Bats play an important ecological role; each bat can eat up to 3,000 insects, including mosquitoes and agricultural pests, in a single night. Biologists are concerned how white-nose syndrome will affect Oklahoma bat populations in the future. 

White-nose syndrome is named for the white fungal growth often observed around the nose of infected bats. This fungal growth on the muzzles and wings of hibernating bats is suspected to irritate the bats, waking them when food resources – namely insects – are minimal. The wakened bats may not be able to find enough food to survive the winter. There are no known human health implications associated with white-nose syndrome.  

Partners in Oklahoma bat conservation swabbed more than 200 bats in 12 limestone caves and six gypsum caves during this year’s bat disease surveillance efforts.
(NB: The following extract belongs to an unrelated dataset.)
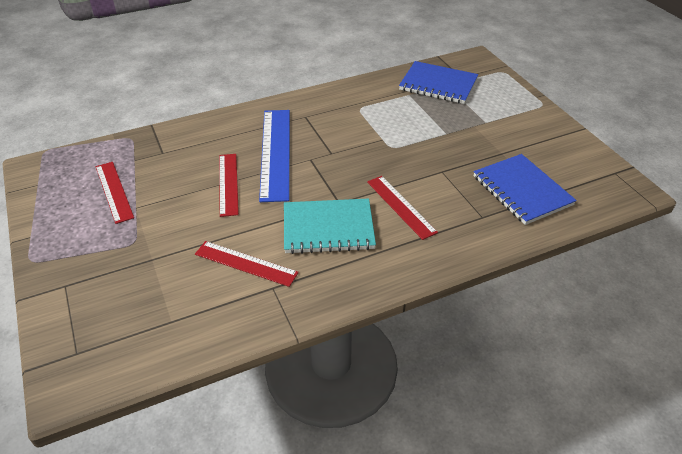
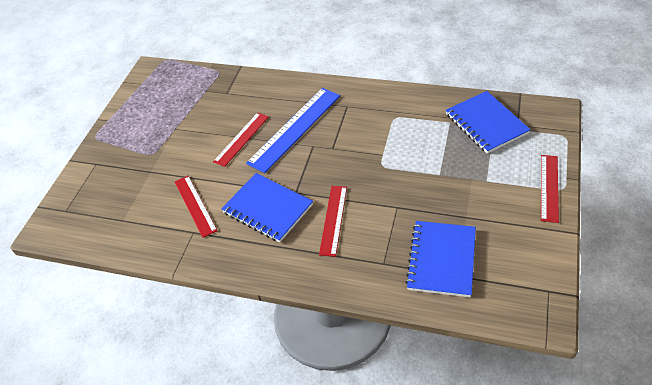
camera: 45 degrees right, 5 degrees up
red ruler [96,162,134,224] -> red ruler moved to [541,155,559,223]
turquoise notebook [284,198,376,254] -> blue notebook [221,173,313,242]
The bulk of samples were sent for analysis to the USGS National Wildlife Health Center in Madison, Wisconsin.

Updates from Oklahoma Caves and Neighboring States

  • The fungus associated with white-nose syndrome was detected in a LeFlore County cave managed by the U.S. Forest Service. The fungus was visible on individual bats representing four species, including the endangered Indiana bat and threatened northern long-eared bat. Based on clinical signs in the bat population and the detection of the fungus, LeFlore County is now classified "white-nose syndrome suspect."
  • A sample from a tri-colored bat in a Woodward County cave managed by the University of Central Oklahoma tested positive for the fungus although none of the bats present showed signs of the disease this winter.
  • The disease, and first observance of bat mortality associated with white-nose syndrome in Oklahoma, was detected this past winter in a Delaware County cave managed by the U.S. Fish and Wildlife Service to protect federally listed bats. The fungus was first identified in Delaware County in the winter of 2014–2015 at a privately owned cave and bats in this cave developed visible signs for the disease in the winter of 2016–2017. 
  • The disease was confirmed for the first time in Adair County in a second cave managed by the U.S. Fish and Wildlife Service. Adair County first tested positive for the fungus in the winter of 2015–2016.
  • A federally endangered Ozark big-eared bat in Adair County was one of several species at a hibernaculum testing positive for the fungus. The bat did not show signs of disease. While the fungus has previously been detected on closely related subspecies found in other parts of the nation, this represents the first detection of the fungus on an Ozark big-eared bat. No known white-nose syndrome-caused mortality has occurred in big-eared bats across the United States. 
  • The disease was first documented in Cherokee and Barber counties in Kansas this winter. (Cherokee County, Kansas is adjacent to Ottawa County, Oklahoma; Barber County, Kansas is adjacent to Woods County, Oklahoma).
  • The fungus was recently detected in Newton County, Missouri (adjacent to Ottawa County, Oklahoma). The fungus was first detected in Missouri in the winter of 2009–2010 and the disease was confirmed in the state in the winter of 2011–2012. 

More information about Oklahoma's bats and tips for preventing the spread of the fungus and disease can be found at wildlifedepartment.com.


The Oklahoma Department of Wildlife Conservation has been a part of the national white-nose syndrome response since 2010, along with Rogers State University, University of Central Oklahoma, University of Science and Arts of Oklahoma, Oklahoma State Parks, caving organizations, and the U.S. Fish and Wildlife Service. Biologists from Kansas Wildlife, Parks and Tourism also assisted with this winter’s surveillance.